A word-for-word copy of the entries, with the images left out, is what you should write.

**Records supplied:**
---
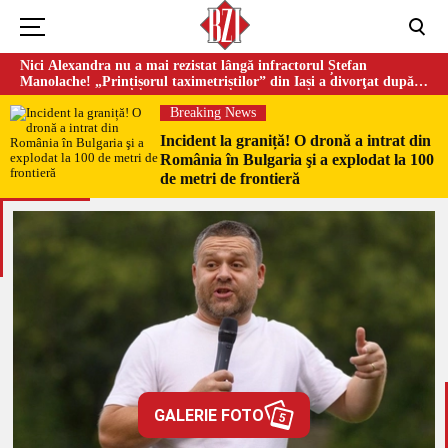
Nici Alexandra nu a mai rezistat lângă infractorul Ștefan
Manolache! „Prințișorul taximetriștilor” din Iași a divorţat după
doi ani de căsnicie
Breaking News
Incident la graniță! O dronă a intrat din
România în Bulgaria şi a explodat la 100
de metri de frontieră
GALERIE FOTO
5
---
**Problem solution:**
Nici Alexandra nu a mai rezistat lângă infractorul Ștefan
Manolache! „Prințișorul taximetriștilor” din Iași a divorţat după
doi ani de căsnicie
Breaking News
Incident la graniță! O dronă a intrat din
România în Bulgaria şi a explodat la 100
de metri de frontieră
GALERIE FOTO
5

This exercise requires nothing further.